Challenge
Copy every line of text in the data below word for word, leaving out the pictures.
— Start of Extracted records —
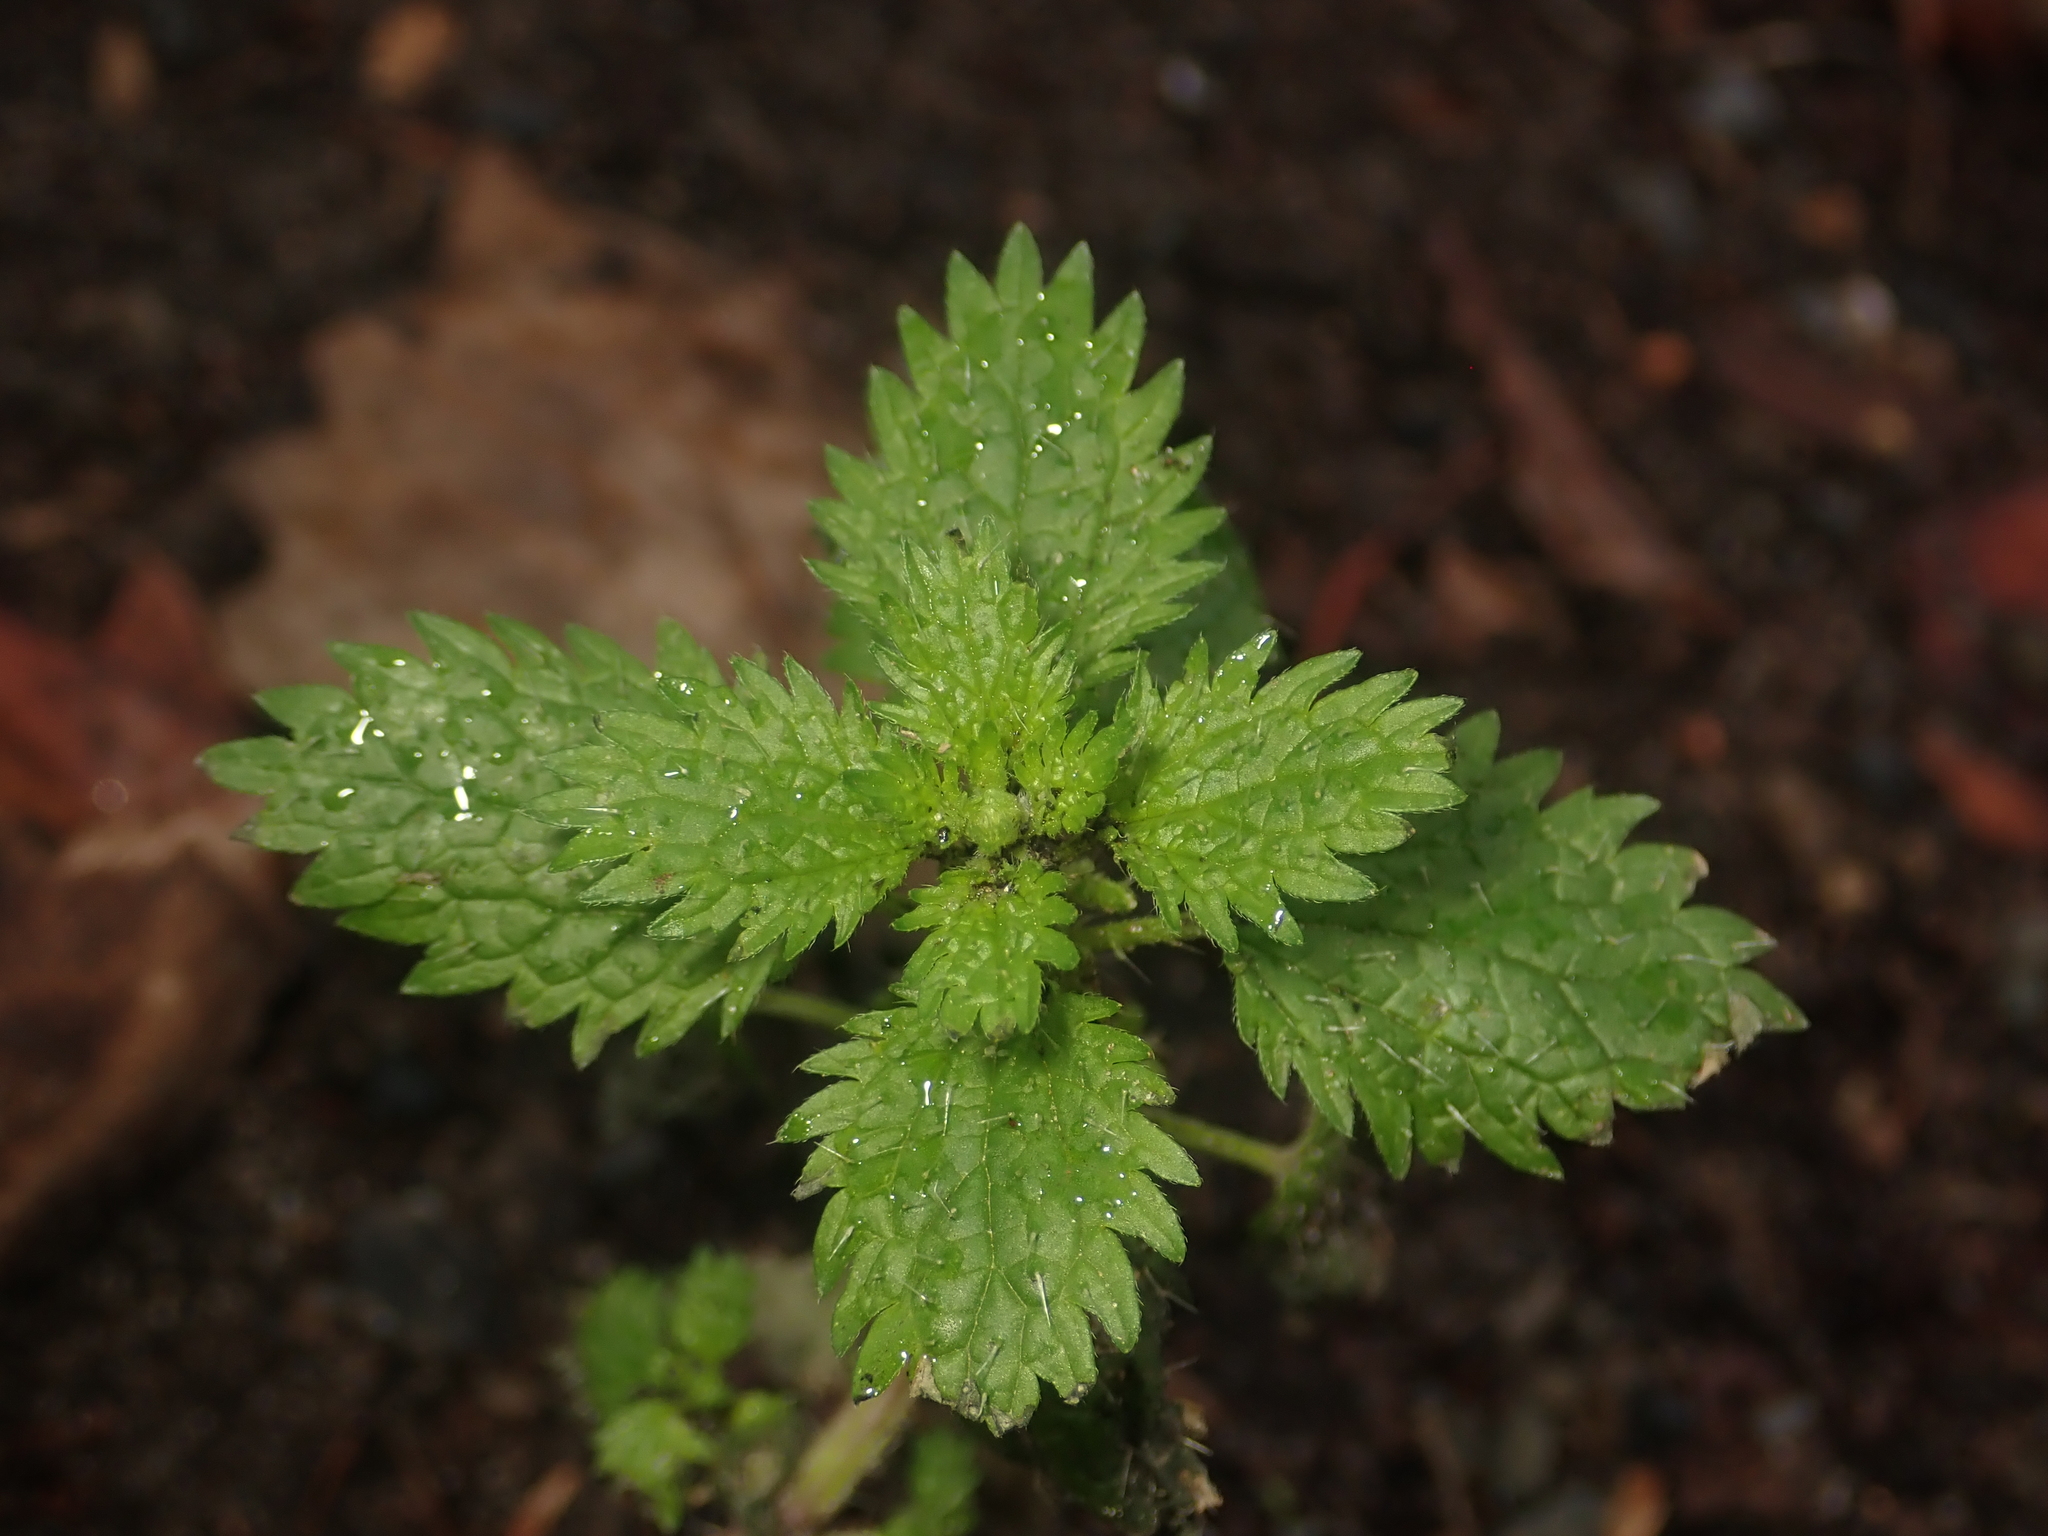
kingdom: Plantae
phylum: Tracheophyta
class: Magnoliopsida
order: Rosales
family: Urticaceae
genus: Urtica
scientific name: Urtica urens
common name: Dwarf nettle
— End of Extracted records —
Exercise output
kingdom: Plantae
phylum: Tracheophyta
class: Magnoliopsida
order: Rosales
family: Urticaceae
genus: Urtica
scientific name: Urtica urens
common name: Dwarf nettle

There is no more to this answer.